Security is really important and failing to understand it can ruin people's lives. I've personally seen it happen.

It worries me that saying something as simple and unassailable as "understand the security implications of your code" got downvoted on a "hacker" site so many times.


I think it's because you wrote:

"Understanding security is more than just "yes or no". You must understand the concepts. If you don't, stop professionally writing software, because you're doing something irresponsible that will do real harm to real people."

Which is a very direct and negative comment. Not all software significantly touches on security. People write one off programs for generating musical compositions, one off pieces of data analysis. Proof of concepts that aren't designed to ship and any number of non-internet connected programs where the security considerations are less significant.
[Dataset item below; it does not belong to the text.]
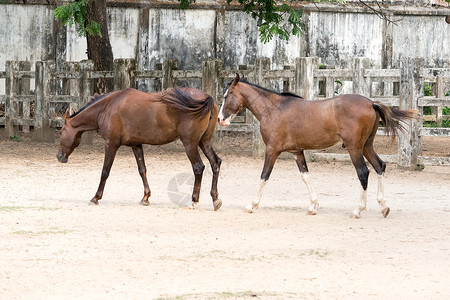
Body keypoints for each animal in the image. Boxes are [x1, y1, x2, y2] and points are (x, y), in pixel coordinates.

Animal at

If you didn't mean those applications, then your comment amounts to "people writing security sensitive software should be mindful of security". Which is so redundant as to be meaningless.

Telling people "you have no right to be programming" on a hacker forum is unlikely to make you many friends.


Yes, I was being direct and negative. I was responding to someone who wanted to be a developer and not have to understand security. That kind of attitude/culture is what makes so many thousands of widely-used applications vulnerable. Security shouldn't be an afterthought. People trust us to write secure software, and few of us do.

The key word in my comment was "professionally". I'm not telling someone experimenting for fun to learn detailed security implications. I'm talking to someone who is charging someone (clients or employers) for their work.

And what I said is, sadly, not so redundant as to be meaningless because I was responding to someone who said "I don't want to be mindful of security, just tell me if [XYZ] works." So obviously it DID need to be said!


You are probably right. I would be pleased to be directed to some good sources about cryptography.